=== Data for this task ===

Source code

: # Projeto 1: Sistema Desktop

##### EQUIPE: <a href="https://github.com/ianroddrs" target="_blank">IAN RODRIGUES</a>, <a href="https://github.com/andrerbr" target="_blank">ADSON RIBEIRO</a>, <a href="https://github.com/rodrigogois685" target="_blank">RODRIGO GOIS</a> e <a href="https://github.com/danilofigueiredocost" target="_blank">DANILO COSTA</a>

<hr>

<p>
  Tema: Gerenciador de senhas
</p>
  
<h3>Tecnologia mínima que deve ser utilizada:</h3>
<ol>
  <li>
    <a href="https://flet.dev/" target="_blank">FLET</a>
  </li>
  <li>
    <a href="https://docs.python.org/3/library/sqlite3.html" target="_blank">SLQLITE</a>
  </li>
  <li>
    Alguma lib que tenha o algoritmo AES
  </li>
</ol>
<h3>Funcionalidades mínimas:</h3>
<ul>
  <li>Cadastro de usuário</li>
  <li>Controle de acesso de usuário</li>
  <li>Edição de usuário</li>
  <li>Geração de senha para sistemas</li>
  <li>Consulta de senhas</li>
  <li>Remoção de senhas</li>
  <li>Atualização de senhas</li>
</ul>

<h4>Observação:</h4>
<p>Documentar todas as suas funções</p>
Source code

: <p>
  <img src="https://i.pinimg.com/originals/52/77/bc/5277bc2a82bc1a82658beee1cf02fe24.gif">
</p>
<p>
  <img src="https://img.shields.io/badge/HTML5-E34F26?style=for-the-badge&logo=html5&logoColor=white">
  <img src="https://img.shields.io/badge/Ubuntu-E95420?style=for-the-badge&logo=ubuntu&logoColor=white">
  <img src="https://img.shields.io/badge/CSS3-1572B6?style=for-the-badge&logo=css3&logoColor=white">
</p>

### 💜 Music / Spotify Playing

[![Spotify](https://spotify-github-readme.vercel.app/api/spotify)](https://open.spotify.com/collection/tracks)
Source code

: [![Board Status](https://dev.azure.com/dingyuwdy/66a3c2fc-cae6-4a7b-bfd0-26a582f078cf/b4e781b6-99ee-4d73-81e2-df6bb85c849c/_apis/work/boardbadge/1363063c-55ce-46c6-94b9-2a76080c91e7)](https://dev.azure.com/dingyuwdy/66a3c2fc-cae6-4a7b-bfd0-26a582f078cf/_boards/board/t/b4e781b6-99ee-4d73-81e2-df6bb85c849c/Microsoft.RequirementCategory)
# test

===

» Problem statement:
If a line in the entries holds the string "white", copy it.

» Reply:
  <img src="https://img.shields.io/badge/HTML5-E34F26?style=for-the-badge&logo=html5&logoColor=white">
  <img src="https://img.shields.io/badge/Ubuntu-E95420?style=for-the-badge&logo=ubuntu&logoColor=white">
  <img src="https://img.shields.io/badge/CSS3-1572B6?style=for-the-badge&logo=css3&logoColor=white">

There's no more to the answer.